My hands carry long fingers with nails that are forever in need of a manicure. They are scratched from kitty rough housing, and one finger has a callous from where my crochet needle rests. They are soft because I moisturize obsessively. My hands are decorated with three rings I wear nearly everyday and each was picked not only for their appearance but to mark three occasions in my life that I wanted to remember always. My fingers are nearly always cold.
I am grateful for my hands because they help me to create. They are quick with the movements that draw yarn through loops to create a myriad of crochet projects. They remember the movements that allow my fingers to strike the correct key when typing so my thought appears on the screen only moments after it is born into my mind. I am grateful for the delicate, expressive movements they can make when I dance.
I am grateful for my hands because they are strong. They can knead the tough dough of whole grain bread. They carry bags of groceries the nearly two miles from the store to my front door. My hands have stretched canvas painting and pulled tight fabric for rug weaving. They chop, chop, chop vegetables into countless varieties of shapes for the meals that nourish me.

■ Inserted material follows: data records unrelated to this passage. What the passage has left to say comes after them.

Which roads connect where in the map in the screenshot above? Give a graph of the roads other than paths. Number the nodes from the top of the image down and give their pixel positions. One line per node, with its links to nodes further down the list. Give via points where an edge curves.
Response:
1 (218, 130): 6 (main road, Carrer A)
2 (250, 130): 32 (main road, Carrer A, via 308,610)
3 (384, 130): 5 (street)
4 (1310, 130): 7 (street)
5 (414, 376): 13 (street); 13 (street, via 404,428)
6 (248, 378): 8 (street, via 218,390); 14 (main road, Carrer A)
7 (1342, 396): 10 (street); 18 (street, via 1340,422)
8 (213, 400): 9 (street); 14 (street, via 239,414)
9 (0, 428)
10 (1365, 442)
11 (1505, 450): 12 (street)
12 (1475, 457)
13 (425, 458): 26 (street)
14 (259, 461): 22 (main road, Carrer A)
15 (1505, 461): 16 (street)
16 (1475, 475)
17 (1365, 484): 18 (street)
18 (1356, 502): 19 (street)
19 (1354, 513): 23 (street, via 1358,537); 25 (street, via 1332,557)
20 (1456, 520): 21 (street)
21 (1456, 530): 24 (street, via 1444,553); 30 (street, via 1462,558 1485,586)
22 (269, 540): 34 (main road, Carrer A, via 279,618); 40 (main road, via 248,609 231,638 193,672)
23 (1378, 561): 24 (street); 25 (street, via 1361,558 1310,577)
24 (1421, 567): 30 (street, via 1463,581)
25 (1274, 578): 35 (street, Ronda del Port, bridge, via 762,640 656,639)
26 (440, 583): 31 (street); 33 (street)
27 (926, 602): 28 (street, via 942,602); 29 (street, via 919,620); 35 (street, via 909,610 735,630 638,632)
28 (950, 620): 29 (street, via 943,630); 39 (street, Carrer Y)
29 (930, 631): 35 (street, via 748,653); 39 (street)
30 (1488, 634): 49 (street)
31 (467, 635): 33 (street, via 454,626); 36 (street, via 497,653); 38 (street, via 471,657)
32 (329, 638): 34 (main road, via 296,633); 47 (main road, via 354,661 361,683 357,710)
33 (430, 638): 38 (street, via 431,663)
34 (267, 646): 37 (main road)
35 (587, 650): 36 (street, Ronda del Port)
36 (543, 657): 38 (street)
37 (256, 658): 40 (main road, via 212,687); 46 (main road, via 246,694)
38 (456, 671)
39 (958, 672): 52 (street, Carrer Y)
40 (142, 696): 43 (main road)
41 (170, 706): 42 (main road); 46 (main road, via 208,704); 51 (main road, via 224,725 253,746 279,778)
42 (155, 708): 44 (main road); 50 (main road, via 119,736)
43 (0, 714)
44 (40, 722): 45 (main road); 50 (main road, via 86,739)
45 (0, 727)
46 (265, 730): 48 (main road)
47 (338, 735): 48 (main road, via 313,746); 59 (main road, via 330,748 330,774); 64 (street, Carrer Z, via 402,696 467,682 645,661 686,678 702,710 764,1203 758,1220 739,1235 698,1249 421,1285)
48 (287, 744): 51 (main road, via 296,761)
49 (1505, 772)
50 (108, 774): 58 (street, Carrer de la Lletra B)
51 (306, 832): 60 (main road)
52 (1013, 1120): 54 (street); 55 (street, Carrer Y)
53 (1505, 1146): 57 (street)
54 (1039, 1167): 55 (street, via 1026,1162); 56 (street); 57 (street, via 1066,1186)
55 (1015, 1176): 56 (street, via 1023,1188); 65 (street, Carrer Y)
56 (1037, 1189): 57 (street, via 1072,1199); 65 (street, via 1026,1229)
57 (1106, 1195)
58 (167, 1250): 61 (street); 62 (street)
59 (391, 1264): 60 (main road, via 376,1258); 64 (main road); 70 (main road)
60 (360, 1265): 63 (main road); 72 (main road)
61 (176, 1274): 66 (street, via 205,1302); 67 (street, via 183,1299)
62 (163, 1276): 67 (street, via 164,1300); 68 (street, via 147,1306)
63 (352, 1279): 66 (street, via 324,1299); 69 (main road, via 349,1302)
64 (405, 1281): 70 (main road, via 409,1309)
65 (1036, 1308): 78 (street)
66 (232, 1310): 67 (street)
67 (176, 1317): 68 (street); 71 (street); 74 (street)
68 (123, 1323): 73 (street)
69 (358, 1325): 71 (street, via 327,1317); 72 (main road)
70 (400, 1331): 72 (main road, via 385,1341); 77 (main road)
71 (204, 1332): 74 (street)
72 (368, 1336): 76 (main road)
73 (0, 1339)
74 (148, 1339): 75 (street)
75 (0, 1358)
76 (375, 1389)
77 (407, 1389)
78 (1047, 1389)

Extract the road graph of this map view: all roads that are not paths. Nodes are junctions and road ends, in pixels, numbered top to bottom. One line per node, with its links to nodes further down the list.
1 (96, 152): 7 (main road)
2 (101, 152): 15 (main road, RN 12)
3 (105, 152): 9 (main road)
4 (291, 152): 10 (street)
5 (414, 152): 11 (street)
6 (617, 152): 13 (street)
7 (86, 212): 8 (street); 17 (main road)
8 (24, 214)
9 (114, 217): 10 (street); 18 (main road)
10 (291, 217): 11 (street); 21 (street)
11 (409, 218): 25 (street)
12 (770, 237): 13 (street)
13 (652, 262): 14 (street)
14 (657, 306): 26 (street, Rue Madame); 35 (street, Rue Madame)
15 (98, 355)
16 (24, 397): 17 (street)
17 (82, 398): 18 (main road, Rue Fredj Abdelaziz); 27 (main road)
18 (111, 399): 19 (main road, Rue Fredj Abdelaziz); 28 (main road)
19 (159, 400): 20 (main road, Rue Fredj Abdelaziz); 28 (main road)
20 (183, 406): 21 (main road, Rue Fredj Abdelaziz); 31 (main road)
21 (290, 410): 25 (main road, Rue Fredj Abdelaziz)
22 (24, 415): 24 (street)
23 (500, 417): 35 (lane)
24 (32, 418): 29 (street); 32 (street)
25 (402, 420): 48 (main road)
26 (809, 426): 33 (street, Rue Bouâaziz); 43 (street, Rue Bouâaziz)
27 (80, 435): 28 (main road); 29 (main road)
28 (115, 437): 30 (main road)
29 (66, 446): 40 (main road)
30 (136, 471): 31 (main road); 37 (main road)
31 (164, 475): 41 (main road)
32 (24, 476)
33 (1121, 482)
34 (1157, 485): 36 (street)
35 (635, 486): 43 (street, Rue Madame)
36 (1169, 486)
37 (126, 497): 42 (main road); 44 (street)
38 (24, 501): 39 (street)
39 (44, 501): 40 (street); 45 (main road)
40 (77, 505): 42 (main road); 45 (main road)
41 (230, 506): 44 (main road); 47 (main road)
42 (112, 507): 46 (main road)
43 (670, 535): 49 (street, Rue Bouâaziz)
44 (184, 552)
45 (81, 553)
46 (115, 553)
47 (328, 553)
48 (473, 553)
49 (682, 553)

I am grateful for my hands because they carry comfort. They can pull a grieving friend close. They can show affection to a friends with a hand to hand embrace or reassurance with a light squeeze They can carry tissues to wipe away tears, or hold back the hair of an ill friend, they can massage tired feet. They can hold up my gran when she needs help walking. They can catch a passing stranger when they slip on the icy sidewalk.
I sometimes think about what life would be like if I lost my sight or my hearing but I've not given thought to what life might be like without my hands. I'm sure I'd find a way to adapt and maybe even be able to still do many of the things that I've written about above, but right now I'm grateful that they are there, attached to my wrists and fully functional.